**AIM A:**
Write out the passage on process 400 word for word, from "If so, step" to "to step 406.", including both.
**AIM B:**
Decide whether each statement below agrees with the passage on process 400. Answer yes or no for each, quoting the words of the passage that settle it.
(i) When the Unicode code of input_char is found in the character dictionary 116 at step 404, the character defined as input_char is returned at step 406.
(ii) At step 408, the process checks the character dictionary 116 for input_char.
(iii) When step 408 finds no traditional variant character, the process moves to step 410.

**TEXT SHOWN:**
Process 400 begins at step 402, where the character to be converted
into a traditional Chinese character is defined as the variable,
input_char. At step 404, it is determined whether the Unicode
character code corresponding to the character defined as input_char
exists in the character dictionary 116. Where the character
dictionary 116 only contains entries identified by the Unicode
character codes for traditional Chinese characters, if the Unicode
representation of input_char is found in the character dictionary
116 it must be a traditional Chinese character. Thus, if a
corresponding entry is found in the character dictionary 116 at
step 404, then at step 406, the character defined as input_char is
returned to the process which made the call to execute process 400,
and execution resumes at the point after which the call to execute
process 400 was made (e.g. at step 320 in process 300, or at step
716 in process 700). Otherwise, step 404 proceeds to step 408,
where it is determined whether the Unicode character code
corresponding to the character defined as input_char can be found
in the variant dictionary 120, and if so, whether the entry for
input_char also has a corresponding traditional variant character.
If so, step 408 proceeds to step 410, where the traditional variant
character from the variant dictionary 120 corresponding to the
character defined as input_char is returned to the process which
made the call to execute process 400, and execution resumes at the
point after which the call to execute process 400 was made (e.g. at
step 320 in process 300, or at step 716 in process 700). Otherwise,
step 408 proceeds to step 406.

**PROVIDED DATA:**
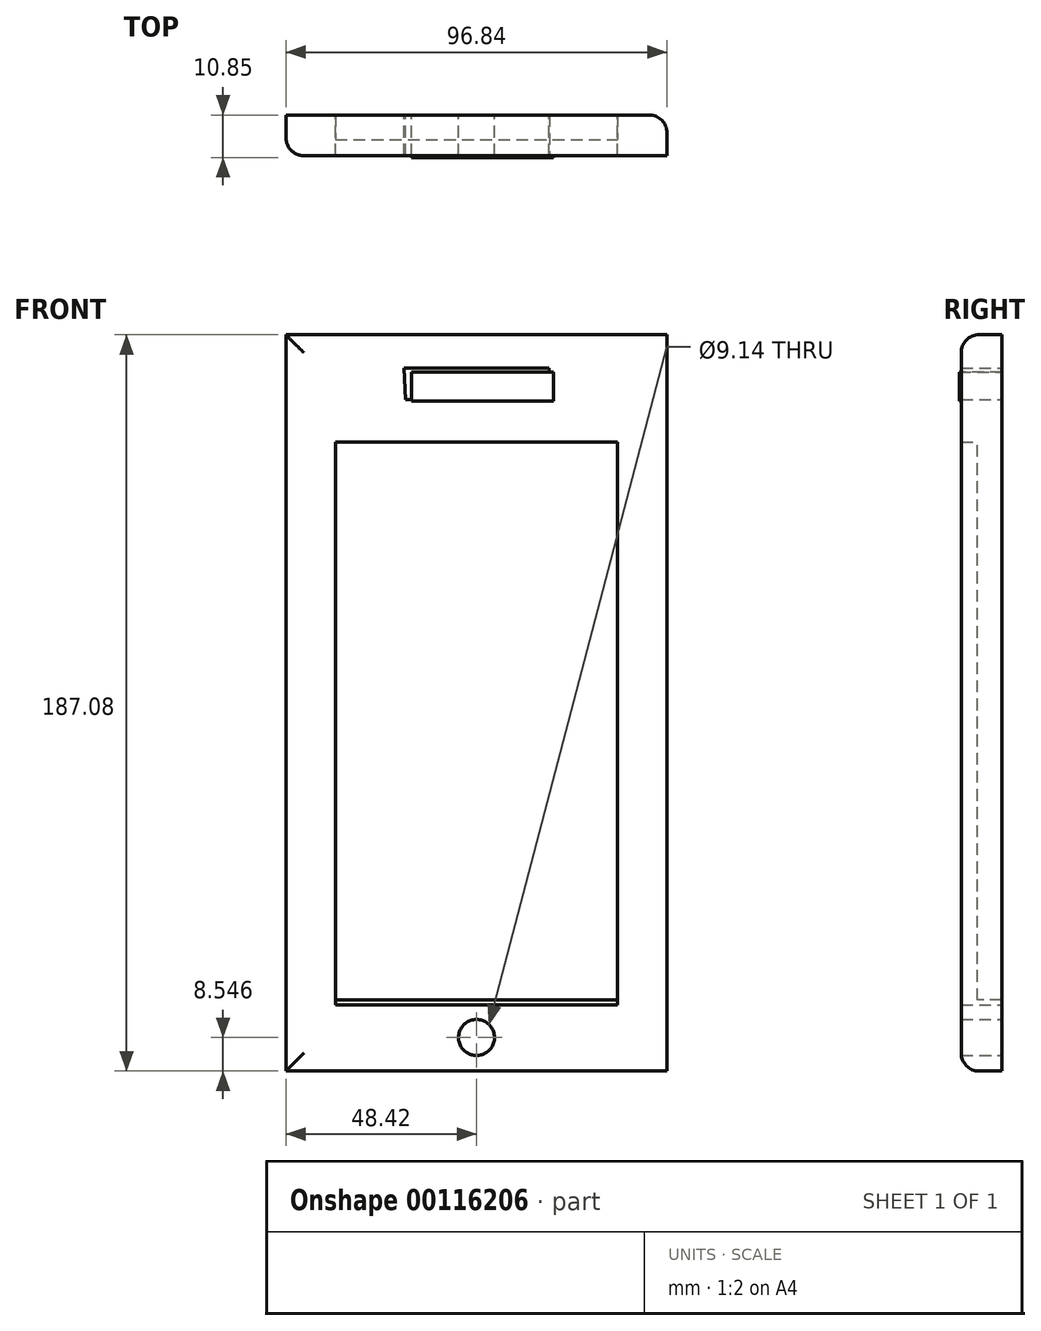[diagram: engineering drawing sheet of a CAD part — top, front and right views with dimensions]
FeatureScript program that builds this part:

**SOLUTION A:**
If so, step 408 proceeds to step 410, where the traditional variant
character from the variant dictionary 120 corresponding to the
character defined as input_char is returned to the process which
made the call to execute process 400, and execution resumes at the
point after which the call to execute process 400 was made (e.g. at
step 320 in process 300, or at step 716 in process 700). Otherwise,
step 408 proceeds to step 406.

**SOLUTION B:**
(i) Yes: "if a corresponding entry is found in the character dictionary 116 at step 404, then at step 406, the character defined as input_char is returned to the process which made the call to execute process 400"
(ii) No: "it is determined whether the Unicode character code corresponding to the character defined as input_char can be found in the variant dictionary 120"
(iii) No: "Otherwise, step 408 proceeds to step 406."